▶ _TUS INSTRUCCIONES_: Vuelve a escribir sin ningún cambio las líneas del listado que van desde la que contiene "Output format: photo, then" hasta la que contiene "0.034493, 0.985136, -0.250885]]", ambas incluidas.

▶ _LOS DATOS_:

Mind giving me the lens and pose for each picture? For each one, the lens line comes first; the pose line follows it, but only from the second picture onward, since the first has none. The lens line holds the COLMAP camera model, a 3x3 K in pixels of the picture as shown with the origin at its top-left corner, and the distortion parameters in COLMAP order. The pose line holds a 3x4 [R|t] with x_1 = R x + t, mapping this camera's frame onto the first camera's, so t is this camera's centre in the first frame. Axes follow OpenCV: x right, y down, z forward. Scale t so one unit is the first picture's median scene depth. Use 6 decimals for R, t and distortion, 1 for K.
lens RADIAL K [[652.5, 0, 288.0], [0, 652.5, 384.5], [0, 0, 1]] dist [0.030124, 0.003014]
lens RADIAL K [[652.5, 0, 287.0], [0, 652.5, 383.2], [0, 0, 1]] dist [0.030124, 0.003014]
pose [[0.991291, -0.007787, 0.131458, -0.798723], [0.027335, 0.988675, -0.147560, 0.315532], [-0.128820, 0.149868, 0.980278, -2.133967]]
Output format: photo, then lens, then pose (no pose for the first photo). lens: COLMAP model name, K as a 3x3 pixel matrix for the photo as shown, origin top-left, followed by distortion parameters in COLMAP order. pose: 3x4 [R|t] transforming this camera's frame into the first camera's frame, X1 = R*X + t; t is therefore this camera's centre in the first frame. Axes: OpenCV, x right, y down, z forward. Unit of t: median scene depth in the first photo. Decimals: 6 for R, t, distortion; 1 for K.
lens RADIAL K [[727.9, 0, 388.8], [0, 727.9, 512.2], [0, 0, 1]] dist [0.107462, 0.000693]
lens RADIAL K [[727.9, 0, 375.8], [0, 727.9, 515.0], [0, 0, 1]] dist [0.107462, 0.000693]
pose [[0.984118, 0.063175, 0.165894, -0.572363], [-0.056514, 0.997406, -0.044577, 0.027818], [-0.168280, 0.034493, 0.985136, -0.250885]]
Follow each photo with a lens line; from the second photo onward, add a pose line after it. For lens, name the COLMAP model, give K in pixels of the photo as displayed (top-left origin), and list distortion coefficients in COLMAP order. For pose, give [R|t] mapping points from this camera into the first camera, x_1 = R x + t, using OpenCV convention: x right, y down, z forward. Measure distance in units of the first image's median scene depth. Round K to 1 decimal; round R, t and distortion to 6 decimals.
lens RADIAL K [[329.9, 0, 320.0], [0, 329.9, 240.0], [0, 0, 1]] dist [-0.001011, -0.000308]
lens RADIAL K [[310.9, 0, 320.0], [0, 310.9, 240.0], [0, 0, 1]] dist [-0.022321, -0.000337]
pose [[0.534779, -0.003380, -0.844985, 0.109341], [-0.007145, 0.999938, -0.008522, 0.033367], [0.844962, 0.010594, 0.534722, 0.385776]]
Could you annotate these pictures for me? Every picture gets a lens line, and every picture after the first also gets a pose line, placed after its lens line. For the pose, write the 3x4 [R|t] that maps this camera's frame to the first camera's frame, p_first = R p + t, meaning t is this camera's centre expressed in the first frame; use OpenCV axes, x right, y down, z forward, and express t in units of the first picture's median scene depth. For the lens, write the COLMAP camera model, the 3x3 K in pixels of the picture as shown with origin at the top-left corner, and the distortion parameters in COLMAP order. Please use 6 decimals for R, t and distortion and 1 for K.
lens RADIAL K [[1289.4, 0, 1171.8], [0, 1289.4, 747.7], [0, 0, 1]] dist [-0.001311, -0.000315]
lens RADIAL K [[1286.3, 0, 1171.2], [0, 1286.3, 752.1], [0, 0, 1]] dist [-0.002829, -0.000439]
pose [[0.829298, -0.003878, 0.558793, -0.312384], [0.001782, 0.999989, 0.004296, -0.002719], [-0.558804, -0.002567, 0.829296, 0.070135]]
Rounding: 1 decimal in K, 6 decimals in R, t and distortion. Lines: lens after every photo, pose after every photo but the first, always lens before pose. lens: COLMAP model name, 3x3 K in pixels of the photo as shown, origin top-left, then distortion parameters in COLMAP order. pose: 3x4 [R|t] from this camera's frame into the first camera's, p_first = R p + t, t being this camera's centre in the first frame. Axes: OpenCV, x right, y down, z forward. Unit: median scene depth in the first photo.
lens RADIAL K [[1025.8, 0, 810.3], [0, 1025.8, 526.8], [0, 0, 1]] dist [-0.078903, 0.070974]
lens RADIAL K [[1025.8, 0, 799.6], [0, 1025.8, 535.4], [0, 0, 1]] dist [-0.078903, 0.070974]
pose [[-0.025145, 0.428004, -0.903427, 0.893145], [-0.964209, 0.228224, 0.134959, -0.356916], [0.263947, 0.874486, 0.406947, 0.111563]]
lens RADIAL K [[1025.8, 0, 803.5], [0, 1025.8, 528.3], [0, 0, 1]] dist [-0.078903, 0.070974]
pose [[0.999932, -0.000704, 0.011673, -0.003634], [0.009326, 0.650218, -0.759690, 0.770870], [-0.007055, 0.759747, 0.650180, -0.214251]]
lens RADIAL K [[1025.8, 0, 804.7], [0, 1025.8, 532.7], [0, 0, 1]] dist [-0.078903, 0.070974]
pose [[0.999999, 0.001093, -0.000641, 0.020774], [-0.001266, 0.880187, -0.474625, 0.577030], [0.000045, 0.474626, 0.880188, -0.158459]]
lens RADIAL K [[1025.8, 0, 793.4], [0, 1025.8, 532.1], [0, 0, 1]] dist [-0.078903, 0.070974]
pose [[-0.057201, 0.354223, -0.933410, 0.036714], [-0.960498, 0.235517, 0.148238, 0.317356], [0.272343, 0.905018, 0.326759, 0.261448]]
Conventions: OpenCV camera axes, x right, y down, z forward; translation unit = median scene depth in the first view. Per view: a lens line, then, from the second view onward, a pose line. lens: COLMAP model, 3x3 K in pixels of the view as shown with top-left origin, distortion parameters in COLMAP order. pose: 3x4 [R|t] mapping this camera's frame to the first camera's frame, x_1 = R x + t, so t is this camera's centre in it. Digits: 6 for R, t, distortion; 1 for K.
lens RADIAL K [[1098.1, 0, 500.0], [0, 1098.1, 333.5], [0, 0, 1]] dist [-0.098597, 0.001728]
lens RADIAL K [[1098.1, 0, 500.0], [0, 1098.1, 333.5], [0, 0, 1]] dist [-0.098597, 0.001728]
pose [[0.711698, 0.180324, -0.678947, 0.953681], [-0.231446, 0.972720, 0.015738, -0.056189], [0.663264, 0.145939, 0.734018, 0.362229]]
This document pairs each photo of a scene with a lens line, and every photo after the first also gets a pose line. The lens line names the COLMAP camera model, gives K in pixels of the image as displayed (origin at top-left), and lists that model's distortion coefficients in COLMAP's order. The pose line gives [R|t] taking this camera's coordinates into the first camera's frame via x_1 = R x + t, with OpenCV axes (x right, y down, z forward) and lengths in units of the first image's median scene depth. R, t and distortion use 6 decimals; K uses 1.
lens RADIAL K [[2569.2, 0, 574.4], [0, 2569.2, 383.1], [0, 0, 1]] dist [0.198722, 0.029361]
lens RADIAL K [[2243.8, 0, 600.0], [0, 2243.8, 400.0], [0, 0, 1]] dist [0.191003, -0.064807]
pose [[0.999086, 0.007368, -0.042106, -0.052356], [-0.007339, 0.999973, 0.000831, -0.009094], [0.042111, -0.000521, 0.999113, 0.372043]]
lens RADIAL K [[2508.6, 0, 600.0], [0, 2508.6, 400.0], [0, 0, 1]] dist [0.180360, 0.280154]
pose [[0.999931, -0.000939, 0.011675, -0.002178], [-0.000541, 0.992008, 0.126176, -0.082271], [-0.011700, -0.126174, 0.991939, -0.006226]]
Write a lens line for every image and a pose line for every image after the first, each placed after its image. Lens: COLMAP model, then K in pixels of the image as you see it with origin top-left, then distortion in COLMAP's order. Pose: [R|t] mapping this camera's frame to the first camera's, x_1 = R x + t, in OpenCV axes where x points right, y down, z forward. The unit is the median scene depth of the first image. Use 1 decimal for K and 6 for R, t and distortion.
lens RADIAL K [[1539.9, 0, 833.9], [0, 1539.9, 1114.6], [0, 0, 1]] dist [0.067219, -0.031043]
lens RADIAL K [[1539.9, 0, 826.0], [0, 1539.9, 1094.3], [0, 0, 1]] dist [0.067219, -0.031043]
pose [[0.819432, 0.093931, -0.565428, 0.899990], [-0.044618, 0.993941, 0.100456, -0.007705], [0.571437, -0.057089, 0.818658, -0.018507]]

▶ _RESULTADO DEL EJERCICIO_:
Output format: photo, then lens, then pose (no pose for the first photo). lens: COLMAP model name, K as a 3x3 pixel matrix for the photo as shown, origin top-left, followed by distortion parameters in COLMAP order. pose: 3x4 [R|t] transforming this camera's frame into the first camera's frame, X1 = R*X + t; t is therefore this camera's centre in the first frame. Axes: OpenCV, x right, y down, z forward. Unit of t: median scene depth in the first photo. Decimals: 6 for R, t, distortion; 1 for K.
lens RADIAL K [[727.9, 0, 388.8], [0, 727.9, 512.2], [0, 0, 1]] dist [0.107462, 0.000693]
lens RADIAL K [[727.9, 0, 375.8], [0, 727.9, 515.0], [0, 0, 1]] dist [0.107462, 0.000693]
pose [[0.984118, 0.063175, 0.165894, -0.572363], [-0.056514, 0.997406, -0.044577, 0.027818], [-0.168280, 0.034493, 0.985136, -0.250885]]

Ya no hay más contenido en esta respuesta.